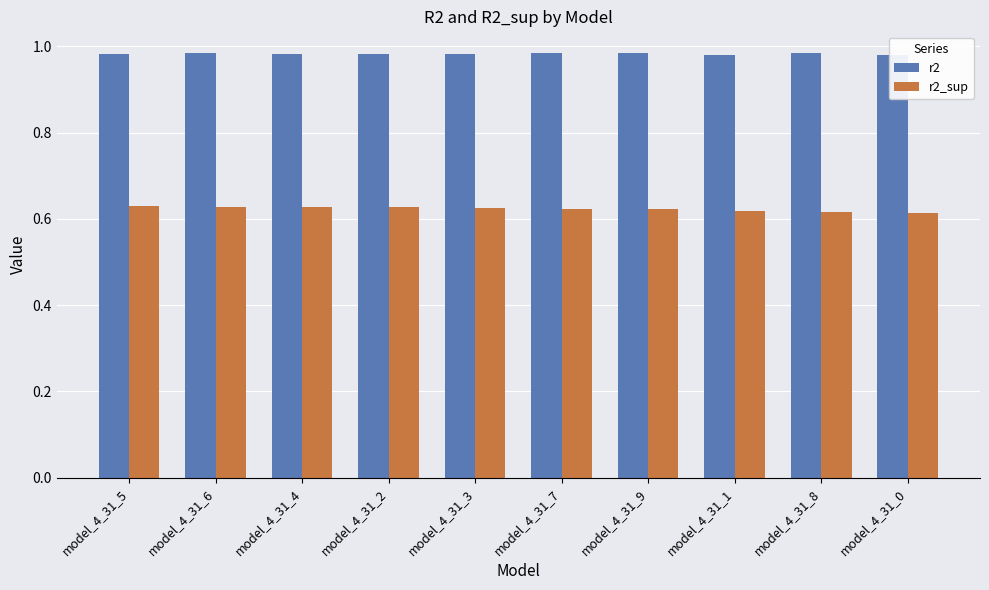

Reading right to left, what are all the values shown in this chart?

r2: 1.0	1.0	1.0	1.0	1.0	1.0	1.0	1.0	1.0	1.0
r2_sup: 0.6	0.6	0.6	0.6	0.6	0.6	0.6	0.6	0.6	0.6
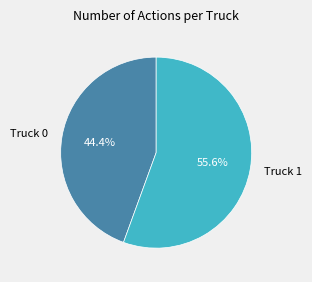

Count the number of slices in the pie.

2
-----
● Task instructions
Reproduce the text of every item above verbatim, leaving out the pictures.

● Answer section
Reading right to left, what are all the values shown in this chart?

r2: 1.0	1.0	1.0	1.0	1.0	1.0	1.0	1.0	1.0	1.0
r2_sup: 0.6	0.6	0.6	0.6	0.6	0.6	0.6	0.6	0.6	0.6

Count the number of slices in the pie.

2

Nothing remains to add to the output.